Ausgewählter Text:
━━━━━━━━

Gastkommentar

Revolution Gesundheits-IT

Der Einsatz digitaler Hilfsmittel ist aus der Gesundheitsversorgung nicht mehr wegzudenken, meint Thomas Grünert, Fachjournalist im Gesundheitswesen und Chefredakteur bei Vincentz Network in Berlin.

Der Einsatz digitaler Hilfsmittel ist aus der Gesundheitsversorgung nicht mehr wegzudenken, meint Thomas Grünert, Fachjournalist im Gesundheitswesen und Chefredakteur bei Vincentz Network in Berlin. Politische Entwicklungen werden schon mal von der sogenannten „normativen Kraft des Faktischen“ überholt. Gelegentlich trifft das auch auf die Gesundheitspolitik zu. Beim rasanten Tempo der medizinischtechnischen Entwicklungen ist das nicht unbedingt überraschend. In Sachen Gesundheits-IT fallen in Deutschland Entscheidungen allerdings seit Jahren im Schneckentempo. Ausgerechnet der IT-Gigant Apple könnte nun für Änderungen sorgen. Bei der Vorstellung der i-Watch und des neuen MacBook ging eine kleine, aber bedeutende Information nahezu unter. Ab April wertet Apple-Research millionenfach Gesundheitsdaten von Nutzern aus und will sie für Forschungszwecke zur Verfügung stellen.

Daten, die Nutzer von iPhones, i-Watch oder anderen Geräten mehr oder weniger freiwillig verfügbar machen, um dafür eine Übersicht der eigenen Gesundheits- und Vitaldaten zu bekommen. Warum ist das so revolutionär? In Deutschland wird endlos über patientenbezogene Daten und Mechanismen des Datenschutzes debattiert. Versorgungswege werden erschwert, Ärzte und Pfleger und andere Heilberufler mit immer mehr Bürokratie überflutet, ohne dass Fortschritte zu erkennen sind. Nun bekommt der Patient – unterstützt durch moderne Apps – sein Gesundheitsdaten-Management selbst in die Hand. Das Besondere daran ist die Dimension. Weltweit sind knapp 400 Millionen iPhones im Einsatz. Gerechnet wird damit, dass mindestens ein Drittel der Nutzer auch die kostenlosen Gesundheits-Apps nutzt. Apple kann aus diesen Daten Statistiken ermöglichen, wie sie kaum eine aktuelle Gesundheitsstudie zu bieten hat. Aber auch Google, Microsoft und andere Anbieter sind längst auf dem Weg, den Gesundheitsmarkt damit zu revolutionieren.

━━━━━━━━

Bereitgestellte Angaben:
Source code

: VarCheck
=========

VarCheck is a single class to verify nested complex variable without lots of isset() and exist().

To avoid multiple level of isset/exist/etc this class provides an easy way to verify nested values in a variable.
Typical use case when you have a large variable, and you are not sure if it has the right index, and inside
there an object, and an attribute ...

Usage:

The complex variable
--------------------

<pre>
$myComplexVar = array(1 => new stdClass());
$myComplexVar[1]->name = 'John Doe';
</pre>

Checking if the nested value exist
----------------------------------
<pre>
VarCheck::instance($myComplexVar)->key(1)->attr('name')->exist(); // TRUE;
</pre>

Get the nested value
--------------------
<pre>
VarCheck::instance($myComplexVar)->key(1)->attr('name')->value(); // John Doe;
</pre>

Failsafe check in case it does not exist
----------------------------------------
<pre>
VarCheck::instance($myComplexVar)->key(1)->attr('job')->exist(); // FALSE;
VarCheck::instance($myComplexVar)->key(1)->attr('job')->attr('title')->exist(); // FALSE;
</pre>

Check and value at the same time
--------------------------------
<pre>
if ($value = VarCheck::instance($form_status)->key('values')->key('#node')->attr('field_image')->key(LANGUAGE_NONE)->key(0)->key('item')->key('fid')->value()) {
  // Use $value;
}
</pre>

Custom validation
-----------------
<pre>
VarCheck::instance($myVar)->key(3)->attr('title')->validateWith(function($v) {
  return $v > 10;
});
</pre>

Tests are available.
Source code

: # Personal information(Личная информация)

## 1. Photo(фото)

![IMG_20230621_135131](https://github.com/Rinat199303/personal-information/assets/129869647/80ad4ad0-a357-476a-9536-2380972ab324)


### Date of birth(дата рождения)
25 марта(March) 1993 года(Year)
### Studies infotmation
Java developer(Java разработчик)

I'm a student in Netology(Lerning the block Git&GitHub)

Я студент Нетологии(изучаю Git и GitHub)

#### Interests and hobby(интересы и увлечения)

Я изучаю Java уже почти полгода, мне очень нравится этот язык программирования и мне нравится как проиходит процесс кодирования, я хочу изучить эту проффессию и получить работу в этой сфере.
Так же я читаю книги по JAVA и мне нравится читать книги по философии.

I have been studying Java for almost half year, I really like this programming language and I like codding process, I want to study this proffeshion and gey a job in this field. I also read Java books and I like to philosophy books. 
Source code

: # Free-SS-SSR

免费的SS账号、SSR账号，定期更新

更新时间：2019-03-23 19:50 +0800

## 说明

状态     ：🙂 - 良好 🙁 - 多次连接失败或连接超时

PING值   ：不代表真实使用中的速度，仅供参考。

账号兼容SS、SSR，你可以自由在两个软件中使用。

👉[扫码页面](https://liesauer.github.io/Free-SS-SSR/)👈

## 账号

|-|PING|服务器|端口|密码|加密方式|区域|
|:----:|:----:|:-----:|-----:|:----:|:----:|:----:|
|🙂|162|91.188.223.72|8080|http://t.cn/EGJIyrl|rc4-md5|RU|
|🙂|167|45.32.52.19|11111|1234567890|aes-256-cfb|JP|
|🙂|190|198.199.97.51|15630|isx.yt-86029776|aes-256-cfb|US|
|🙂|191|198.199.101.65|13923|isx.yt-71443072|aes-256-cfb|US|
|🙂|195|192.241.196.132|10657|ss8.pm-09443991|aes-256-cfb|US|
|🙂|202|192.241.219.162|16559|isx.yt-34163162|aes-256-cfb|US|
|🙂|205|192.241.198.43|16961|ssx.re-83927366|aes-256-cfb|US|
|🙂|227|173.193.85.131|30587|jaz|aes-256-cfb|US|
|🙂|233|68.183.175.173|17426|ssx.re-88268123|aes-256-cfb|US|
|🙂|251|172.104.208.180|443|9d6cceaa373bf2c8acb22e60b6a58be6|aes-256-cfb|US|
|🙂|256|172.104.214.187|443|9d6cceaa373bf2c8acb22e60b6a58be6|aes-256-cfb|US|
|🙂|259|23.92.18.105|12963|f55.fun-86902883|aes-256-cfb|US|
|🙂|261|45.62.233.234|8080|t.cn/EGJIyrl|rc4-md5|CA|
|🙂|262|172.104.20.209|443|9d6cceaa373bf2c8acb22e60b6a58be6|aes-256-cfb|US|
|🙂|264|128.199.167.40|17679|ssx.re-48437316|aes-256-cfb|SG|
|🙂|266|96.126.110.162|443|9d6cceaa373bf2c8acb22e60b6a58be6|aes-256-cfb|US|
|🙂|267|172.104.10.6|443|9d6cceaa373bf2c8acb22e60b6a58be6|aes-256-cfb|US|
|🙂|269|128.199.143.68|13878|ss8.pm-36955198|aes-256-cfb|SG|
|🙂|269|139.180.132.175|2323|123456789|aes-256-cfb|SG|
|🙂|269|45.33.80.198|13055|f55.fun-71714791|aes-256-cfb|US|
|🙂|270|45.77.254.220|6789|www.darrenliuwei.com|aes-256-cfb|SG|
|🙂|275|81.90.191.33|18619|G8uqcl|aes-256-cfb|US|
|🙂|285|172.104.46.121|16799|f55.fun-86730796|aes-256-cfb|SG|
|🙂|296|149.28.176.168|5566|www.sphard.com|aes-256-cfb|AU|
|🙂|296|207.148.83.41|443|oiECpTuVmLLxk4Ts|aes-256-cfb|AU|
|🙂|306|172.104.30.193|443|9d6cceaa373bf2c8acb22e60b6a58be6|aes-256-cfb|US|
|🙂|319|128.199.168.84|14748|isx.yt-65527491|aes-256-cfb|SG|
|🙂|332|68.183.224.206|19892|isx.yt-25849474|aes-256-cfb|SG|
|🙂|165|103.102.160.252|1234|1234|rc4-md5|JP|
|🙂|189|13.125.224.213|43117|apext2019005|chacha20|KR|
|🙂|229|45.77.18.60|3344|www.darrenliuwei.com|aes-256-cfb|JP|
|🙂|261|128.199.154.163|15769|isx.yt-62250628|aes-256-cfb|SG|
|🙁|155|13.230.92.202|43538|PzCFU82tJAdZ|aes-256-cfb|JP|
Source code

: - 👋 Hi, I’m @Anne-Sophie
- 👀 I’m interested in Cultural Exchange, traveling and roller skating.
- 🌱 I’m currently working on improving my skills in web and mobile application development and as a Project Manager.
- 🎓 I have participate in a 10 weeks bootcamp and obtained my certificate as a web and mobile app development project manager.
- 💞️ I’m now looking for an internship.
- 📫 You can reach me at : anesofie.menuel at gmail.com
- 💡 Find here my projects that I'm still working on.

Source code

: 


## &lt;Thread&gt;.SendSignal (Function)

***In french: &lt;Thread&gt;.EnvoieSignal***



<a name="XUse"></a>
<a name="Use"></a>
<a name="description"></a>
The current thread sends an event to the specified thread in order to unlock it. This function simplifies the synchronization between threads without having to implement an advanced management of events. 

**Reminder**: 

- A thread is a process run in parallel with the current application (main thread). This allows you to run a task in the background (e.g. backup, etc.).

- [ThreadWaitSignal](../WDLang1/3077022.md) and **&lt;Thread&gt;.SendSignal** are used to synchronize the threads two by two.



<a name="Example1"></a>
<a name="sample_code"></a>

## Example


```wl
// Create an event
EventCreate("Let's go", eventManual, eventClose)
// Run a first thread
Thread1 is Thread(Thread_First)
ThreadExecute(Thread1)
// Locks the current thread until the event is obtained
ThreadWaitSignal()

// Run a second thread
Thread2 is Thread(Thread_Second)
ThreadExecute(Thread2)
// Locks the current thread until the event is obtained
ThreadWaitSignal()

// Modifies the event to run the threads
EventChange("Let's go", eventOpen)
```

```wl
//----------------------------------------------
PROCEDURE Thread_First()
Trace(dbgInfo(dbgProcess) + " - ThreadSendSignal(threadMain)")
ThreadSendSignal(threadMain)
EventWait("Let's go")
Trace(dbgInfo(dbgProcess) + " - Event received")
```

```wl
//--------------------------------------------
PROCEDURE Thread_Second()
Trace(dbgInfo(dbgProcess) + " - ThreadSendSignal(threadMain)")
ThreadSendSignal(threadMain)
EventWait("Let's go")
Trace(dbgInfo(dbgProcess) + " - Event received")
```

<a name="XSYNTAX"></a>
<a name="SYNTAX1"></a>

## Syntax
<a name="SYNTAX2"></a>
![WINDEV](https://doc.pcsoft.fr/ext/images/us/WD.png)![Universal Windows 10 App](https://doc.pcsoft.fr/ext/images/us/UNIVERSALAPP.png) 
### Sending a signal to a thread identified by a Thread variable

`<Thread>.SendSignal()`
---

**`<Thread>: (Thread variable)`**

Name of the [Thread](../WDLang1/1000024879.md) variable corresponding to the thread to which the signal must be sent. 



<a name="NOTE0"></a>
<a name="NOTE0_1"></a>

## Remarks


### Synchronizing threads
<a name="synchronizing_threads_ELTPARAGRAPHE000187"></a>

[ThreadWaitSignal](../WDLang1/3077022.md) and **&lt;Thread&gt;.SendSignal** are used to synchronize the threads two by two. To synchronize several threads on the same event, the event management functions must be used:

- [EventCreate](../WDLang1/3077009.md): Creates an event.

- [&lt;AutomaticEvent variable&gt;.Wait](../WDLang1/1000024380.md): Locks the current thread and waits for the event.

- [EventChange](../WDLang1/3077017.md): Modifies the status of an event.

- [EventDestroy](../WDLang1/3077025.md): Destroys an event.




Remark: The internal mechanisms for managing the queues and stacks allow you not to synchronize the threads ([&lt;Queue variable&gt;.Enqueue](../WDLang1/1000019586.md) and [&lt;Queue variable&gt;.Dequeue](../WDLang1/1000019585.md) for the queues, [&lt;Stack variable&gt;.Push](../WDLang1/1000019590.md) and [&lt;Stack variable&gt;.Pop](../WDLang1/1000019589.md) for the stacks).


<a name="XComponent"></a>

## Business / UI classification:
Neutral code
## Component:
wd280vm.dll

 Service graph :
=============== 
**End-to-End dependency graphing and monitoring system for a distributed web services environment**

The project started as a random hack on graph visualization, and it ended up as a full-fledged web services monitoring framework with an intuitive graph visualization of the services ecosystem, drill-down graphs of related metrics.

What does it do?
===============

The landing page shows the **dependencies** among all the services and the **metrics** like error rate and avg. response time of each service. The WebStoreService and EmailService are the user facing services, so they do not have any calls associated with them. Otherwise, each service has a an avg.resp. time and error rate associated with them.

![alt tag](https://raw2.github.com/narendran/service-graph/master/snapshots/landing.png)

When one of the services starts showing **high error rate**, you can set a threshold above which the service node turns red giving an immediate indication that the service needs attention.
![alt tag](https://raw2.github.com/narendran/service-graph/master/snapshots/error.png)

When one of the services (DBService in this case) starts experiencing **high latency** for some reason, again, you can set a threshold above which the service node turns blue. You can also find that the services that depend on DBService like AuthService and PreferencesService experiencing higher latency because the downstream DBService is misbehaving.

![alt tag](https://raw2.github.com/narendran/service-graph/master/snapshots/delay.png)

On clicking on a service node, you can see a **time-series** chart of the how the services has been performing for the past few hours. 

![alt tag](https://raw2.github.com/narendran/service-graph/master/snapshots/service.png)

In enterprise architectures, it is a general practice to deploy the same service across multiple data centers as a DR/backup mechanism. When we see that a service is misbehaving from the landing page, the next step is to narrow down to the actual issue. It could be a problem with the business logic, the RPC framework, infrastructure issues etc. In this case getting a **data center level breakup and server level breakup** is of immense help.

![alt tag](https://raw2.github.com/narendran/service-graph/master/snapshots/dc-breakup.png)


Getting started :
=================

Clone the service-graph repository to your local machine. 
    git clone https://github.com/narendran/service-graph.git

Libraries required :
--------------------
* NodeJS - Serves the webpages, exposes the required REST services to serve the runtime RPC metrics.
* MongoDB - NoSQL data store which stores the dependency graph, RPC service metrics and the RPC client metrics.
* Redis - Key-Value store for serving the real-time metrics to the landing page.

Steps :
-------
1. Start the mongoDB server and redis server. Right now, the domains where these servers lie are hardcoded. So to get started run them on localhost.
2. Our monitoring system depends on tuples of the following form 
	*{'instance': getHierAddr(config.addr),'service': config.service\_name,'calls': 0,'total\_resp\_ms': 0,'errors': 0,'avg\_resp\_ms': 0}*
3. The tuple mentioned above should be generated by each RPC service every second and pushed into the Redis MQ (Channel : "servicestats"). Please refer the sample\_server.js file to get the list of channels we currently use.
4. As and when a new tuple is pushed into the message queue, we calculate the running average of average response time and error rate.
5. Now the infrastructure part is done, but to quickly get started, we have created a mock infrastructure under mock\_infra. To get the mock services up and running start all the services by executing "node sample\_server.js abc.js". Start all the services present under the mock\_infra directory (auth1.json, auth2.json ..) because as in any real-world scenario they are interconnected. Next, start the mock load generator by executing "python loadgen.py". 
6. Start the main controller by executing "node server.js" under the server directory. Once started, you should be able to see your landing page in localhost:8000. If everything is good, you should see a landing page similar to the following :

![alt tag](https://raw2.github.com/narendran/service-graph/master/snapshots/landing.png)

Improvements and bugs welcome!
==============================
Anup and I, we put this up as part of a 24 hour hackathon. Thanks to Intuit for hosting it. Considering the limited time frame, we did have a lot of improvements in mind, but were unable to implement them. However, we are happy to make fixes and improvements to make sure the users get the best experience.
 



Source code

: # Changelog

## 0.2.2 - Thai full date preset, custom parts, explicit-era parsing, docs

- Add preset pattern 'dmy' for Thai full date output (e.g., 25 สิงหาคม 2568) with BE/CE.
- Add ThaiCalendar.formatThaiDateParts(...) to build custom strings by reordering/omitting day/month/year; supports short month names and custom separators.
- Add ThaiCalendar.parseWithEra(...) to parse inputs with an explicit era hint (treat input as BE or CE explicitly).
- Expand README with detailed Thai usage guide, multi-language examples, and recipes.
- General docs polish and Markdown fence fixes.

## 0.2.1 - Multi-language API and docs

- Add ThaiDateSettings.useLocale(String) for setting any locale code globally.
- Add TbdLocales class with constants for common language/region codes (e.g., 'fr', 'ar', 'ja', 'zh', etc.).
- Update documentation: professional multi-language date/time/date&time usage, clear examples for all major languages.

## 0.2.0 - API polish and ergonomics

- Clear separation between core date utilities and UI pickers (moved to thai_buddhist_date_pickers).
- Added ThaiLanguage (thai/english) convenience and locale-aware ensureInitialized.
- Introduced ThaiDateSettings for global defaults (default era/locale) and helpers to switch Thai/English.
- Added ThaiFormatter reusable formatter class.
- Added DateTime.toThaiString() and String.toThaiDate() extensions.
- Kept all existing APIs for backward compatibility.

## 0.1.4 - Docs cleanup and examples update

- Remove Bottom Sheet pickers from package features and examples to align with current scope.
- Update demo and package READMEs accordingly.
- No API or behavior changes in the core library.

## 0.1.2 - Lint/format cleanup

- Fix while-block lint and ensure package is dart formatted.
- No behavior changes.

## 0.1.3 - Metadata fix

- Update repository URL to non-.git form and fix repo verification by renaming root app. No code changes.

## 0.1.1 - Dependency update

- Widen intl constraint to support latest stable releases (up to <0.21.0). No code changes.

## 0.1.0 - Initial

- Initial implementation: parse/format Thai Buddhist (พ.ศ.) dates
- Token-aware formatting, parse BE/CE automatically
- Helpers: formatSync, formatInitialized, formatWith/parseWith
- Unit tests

━━━━━━━━

Arbeitsauftrag: Setze den Gastkommentar zur Gesundheits-IT bitte im Anschluss an seinen letzten Satz fort.

Antwort:
Eine aktuelle Umfrage aus den USA zeigt, dass etwa ein Drittel der befragten Kliniken künftig Apps beim Entlassmanagement verwenden wollen. Einerseits, um den Patienten möglicherweise noch telemedizinisch im Auge zu behalten und ein Bindeglied zum behandelnden (und zuweisenden) Mediziner zu schaffen. Andererseits natürlich auch zur nachhaltigen Bemessung (und Honorierung?) der Behandlungsqualität und schließlich als Grundlage bisher in solchem Umfang kaum möglicher Versorgungsstudien. Bekanntlich wird in den USA das Thema Datenschutz liberaler gesehen. Doch selbst Datenschützer und Politiker sehen mittlerweile eine kaum zu stoppende Eigendynamik. „Es ist wie bei der Erfindung der Eisenbahn“, so ein Mitglied des Gesundheitsausschusses. „Sehr schnell sind auch die Fahrgäste geworden, die am Anfang überzeugt waren, Bahnfahren gefährde die Gesundheit.“ Die große Frage ist am Ende, wer ist der Herr der Daten? Die Begehrlichkeiten sind groß. Kassen möchten damit die Versorgung steuern und preiswerter machen, Ärzte ihre Patienten schützen, indem sie diese vor falschen Eigendiagnosen oder Verunsicherung bewahren. Das Verständnis vom Bürger als mündigen Patienten ist jedoch noch nicht überall angekommen. Genau dieses ist eine Aufgabe der Gesundheitspolitik und des Datenschutzes in der neuen digitalen Gesundheitswelt. Klar, dass selbst der „mündige Patient“ am Ende Berater braucht. Fachlich kann das wohl nur der Arzt/Zahnarzt des Vertrauens sein, weniger ein Versorgungsmanager. Auch wenn besonders ältere Patienten nicht ohne Weiteres in der Lage sind, das Datenmanagement zu realisieren, ändert dies nichts am Grundprinzip, das bereits das Patientenrechtegesetz vorgibt. Die digitale Revolution ist nicht aufzuhalten. Ideal wäre, wenn insbesondere die Mediziner hier ihre natürliche Vertrauensstellung beim Patienten stärken, indem sie ihn unterstützen, seine eigenen Gesundheitsdaten zu managen. Ansonsten tun dies andere. Revolutionen dienen eben nicht immer jenen, für die sie angeblich veranstaltet wurden.

Gastkommentare entsprechen nicht immer der Ansicht der Herausgeber.